В Испании у Наполеона было 100 тысяч человек. Он приказал, чтобы еще 150 тысяч в спешном порядке вторглись в Испанию. Крестьянское восстание разгоралось с каждым месяцем. Испанское слово «гверилья», «маленькая война», неправильно передавало смысл происходящего. Эта война с крестьянами и ремесленниками, с пастухами овечьих стад и погонщиками мулов беспокоила императора гораздо сильнее, чем другие большие кампании. После рабски смирившейся Пруссии испанское яростное сопротивление казалось особенно странным и неожиданным. И все-таки Наполеон даже и не подозревал, до чего дойдет этот испанский пожар. На генерала Бонапарта это еще могло бы повлиять отчасти отрезвляющим образом, но на императора Наполеона, победителя Европы, «бунт нищих оборванцев» уж повлиять не мог.

### Извлечённый материал
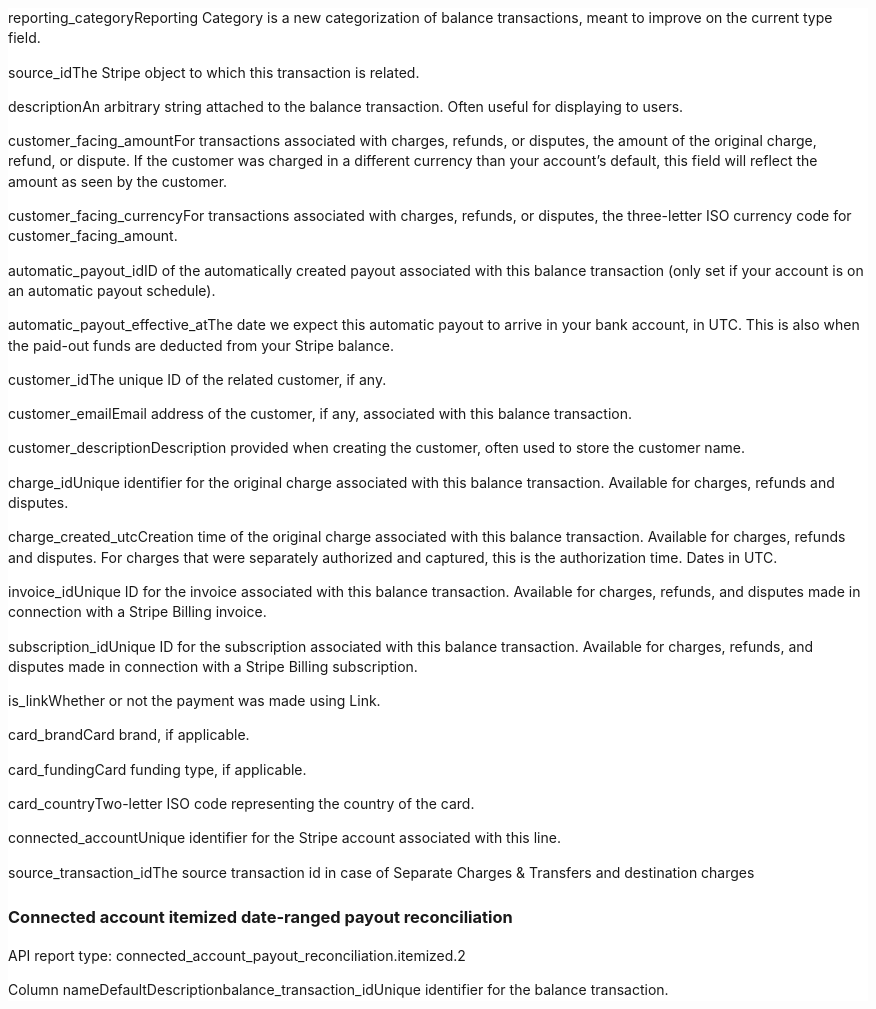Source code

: reporting_categoryReporting Category is a new categorization of balance transactions, meant to improve on the current type field.

source_idThe Stripe object to which this transaction is related.

descriptionAn arbitrary string attached to the balance transaction. Often useful for displaying to users.

customer_facing_amountFor transactions associated with charges, refunds, or disputes, the amount of the original charge, refund, or dispute. If the customer was charged in a different currency than your account’s default, this field will reflect the amount as seen by the customer.

customer_facing_currencyFor transactions associated with charges, refunds, or disputes, the three-letter ISO currency code for customer_facing_amount.

automatic_payout_idID of the automatically created payout associated with this balance transaction (only set if your account is on an automatic payout schedule).

automatic_payout_effective_atThe date we expect this automatic payout to arrive in your bank account, in UTC. This is also when the paid-out funds are deducted from your Stripe balance.

customer_idThe unique ID of the related customer, if any.

customer_emailEmail address of the customer, if any, associated with this balance transaction.

customer_descriptionDescription provided when creating the customer, often used to store the customer name.

charge_idUnique identifier for the original charge associated with this balance transaction. Available for charges, refunds and disputes.

charge_created_utcCreation time of the original charge associated with this balance transaction. Available for charges, refunds and disputes. For charges that were separately authorized and captured, this is the authorization time.  Dates in UTC.

invoice_idUnique ID for the invoice associated with this balance transaction. Available for charges, refunds, and disputes made in connection with a Stripe Billing invoice.

subscription_idUnique ID for the subscription associated with this balance transaction. Available for charges, refunds, and disputes made in connection with a Stripe Billing subscription.

is_linkWhether or not the payment was made using Link.

card_brandCard brand, if applicable.

card_fundingCard funding type, if applicable.

card_countryTwo-letter ISO code representing the country of the card.

connected_accountUnique identifier for the Stripe account associated with this line.

source_transaction_idThe source transaction id in case of Separate Charges & Transfers and destination charges

### Connected account itemized date-ranged payout reconciliation

API report type: connected_account_payout_reconciliation.itemized.2

Column nameDefaultDescriptionbalance_transaction_idUnique identifier for the balance transaction.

### Задания
(A) Соответствуют ли отрывку об испанской войне Наполеона утверждения ниже? На каждое ответьте «да» или «нет» и дословно приведите решающие слова отрывка. (i) Наполеон приказал срочно ввести в Испанию ещё 150 тысяч человек. (ii) После поведения Пруссии испанское сопротивление казалось вполне ожидаемым. (iii) Война с крестьянами тревожила императора меньше, чем другие большие кампании.
(B) Воспроизведите без изменений часть отрывка об испанской войне Наполеона начиная со слов «В Испании у» и заканчивая словами «повлиять не мог.» включительно.

### Ответы к заданиям
(A)
(i) Да: «Он приказал, чтобы еще 150 тысяч в спешном порядке вторглись в Испанию».
(ii) Нет: «После рабски смирившейся Пруссии испанское яростное сопротивление казалось особенно странным и неожиданным».
(iii) Нет: «беспокоила императора гораздо сильнее, чем другие большие кампании».

(B)
В Испании у Наполеона было 100 тысяч человек. Он приказал, чтобы еще 150 тысяч в спешном порядке вторглись в Испанию. Крестьянское восстание разгоралось с каждым месяцем. Испанское слово «гверилья», «маленькая война», неправильно передавало смысл происходящего. Эта война с крестьянами и ремесленниками, с пастухами овечьих стад и погонщиками мулов беспокоила императора гораздо сильнее, чем другие большие кампании. После рабски смирившейся Пруссии испанское яростное сопротивление казалось особенно странным и неожиданным. И все-таки Наполеон даже и не подозревал, до чего дойдет этот испанский пожар. На генерала Бонапарта это еще могло бы повлиять отчасти отрезвляющим образом, но на императора Наполеона, победителя Европы, «бунт нищих оборванцев» уж повлиять не мог.